東日本大震災の後、1年ほどしてから、仙台市に住む先輩を訪ねる機会がありました。「震災の時は大変でしたでしょう」と言葉をかけたのですが、幸い先輩のところは停電が少し長引いて、MRIのクェンチングが心配されただけで、大したことはなかったとのこと。しかし、その後の話に考えさせられました。
年を取ったとは言え、医師の端くれとして、何か災害現場の役に立ちたいとDMAT(JMAT?)にお手伝いを申し出たそうですが「開業医の先生方は、死体検案でもしてください」と言われたそうで、いたくプライドを傷つけられたと憤慨しておられました。検案も大事なことではありますし、ロートル医師は救急現場では役に立たないのかもしれませんが、もう少し年寄りの利用の仕方を考えてもらいたいと思いました。ただし、あの震災の際には、ほとんど津波による死者がほとんどで、DMATなどの活躍場面は少なかったと聞いておりますので、止むを得なかったと思われますが、一言何か付け加えていただいていたら、先輩も憤慨せずに済んだだろうと考えています。

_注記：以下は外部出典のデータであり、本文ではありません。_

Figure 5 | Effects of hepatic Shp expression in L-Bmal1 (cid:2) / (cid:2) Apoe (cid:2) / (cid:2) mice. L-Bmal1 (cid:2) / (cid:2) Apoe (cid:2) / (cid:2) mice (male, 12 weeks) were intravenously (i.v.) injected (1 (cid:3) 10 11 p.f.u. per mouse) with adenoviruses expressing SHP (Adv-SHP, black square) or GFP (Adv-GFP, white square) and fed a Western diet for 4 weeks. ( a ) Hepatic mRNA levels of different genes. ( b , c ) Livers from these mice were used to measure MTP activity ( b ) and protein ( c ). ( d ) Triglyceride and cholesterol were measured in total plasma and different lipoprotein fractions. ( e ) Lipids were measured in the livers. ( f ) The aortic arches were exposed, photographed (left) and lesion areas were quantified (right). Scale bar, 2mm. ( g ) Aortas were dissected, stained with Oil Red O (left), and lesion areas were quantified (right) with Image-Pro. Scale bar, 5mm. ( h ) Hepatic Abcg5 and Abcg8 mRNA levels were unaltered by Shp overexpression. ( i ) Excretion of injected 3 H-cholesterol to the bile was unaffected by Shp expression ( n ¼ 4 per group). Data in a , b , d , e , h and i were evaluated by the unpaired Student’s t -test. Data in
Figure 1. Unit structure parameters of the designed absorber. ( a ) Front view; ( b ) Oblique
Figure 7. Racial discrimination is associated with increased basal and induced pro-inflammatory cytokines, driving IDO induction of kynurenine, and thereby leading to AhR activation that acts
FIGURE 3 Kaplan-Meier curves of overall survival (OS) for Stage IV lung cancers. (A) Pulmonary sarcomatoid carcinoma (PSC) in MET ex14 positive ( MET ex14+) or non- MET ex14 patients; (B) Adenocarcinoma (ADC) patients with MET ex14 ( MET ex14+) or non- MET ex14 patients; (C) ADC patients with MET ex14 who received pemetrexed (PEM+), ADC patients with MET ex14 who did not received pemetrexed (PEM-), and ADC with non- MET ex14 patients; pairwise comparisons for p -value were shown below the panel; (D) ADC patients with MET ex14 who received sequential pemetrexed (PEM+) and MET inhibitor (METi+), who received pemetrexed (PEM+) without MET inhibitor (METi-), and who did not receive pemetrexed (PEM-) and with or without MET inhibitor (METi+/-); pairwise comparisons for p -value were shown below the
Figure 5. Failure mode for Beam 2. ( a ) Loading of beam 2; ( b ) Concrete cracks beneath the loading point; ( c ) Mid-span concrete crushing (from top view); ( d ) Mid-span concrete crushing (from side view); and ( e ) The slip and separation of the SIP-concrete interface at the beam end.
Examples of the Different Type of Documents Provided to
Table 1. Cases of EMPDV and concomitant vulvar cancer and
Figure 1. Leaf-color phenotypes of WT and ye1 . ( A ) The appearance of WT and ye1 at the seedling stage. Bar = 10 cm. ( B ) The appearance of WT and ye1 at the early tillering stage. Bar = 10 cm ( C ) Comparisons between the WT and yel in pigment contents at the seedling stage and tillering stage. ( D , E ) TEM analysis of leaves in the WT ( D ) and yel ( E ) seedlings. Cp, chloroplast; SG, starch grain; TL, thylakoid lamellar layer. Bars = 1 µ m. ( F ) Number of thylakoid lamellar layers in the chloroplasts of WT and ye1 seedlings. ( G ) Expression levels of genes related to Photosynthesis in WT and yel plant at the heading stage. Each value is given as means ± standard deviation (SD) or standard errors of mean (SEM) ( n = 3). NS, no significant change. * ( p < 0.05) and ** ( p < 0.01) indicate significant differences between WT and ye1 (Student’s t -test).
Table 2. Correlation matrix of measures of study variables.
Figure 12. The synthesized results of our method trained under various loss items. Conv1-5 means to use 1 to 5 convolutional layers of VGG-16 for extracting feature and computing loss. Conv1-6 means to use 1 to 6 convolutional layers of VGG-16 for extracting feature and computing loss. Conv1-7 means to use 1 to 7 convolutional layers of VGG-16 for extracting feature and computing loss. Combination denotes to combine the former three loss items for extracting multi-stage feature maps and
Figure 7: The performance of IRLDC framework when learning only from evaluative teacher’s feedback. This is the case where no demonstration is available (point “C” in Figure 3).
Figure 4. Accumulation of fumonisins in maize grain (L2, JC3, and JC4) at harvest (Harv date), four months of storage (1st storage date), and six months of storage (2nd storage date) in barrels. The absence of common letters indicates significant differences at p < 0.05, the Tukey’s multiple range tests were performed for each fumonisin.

さて、大災害などの場面でトリアージが行われるわけですが、バリバリの現役救急医師にはトリアージ後、助かる命に全力を注入していただきたいと思います。一方で、処置なしとされた方達にも、最後まで寄り添う医療関係者が必要だと思います。そのようなところに年寄りを利用していただきたいと思うのです。中田力先生は、その著書「穆如清風」の中で「医師は犬にならなければならない」とおっしゃっています。死に行く人の傍らで、犬のように黙って寄り添うということです。医療は万能ではなく、患者の死を見送ることは少なくありません。そういう場面では年寄りが役に立てると思うのですが、如何でしょうか?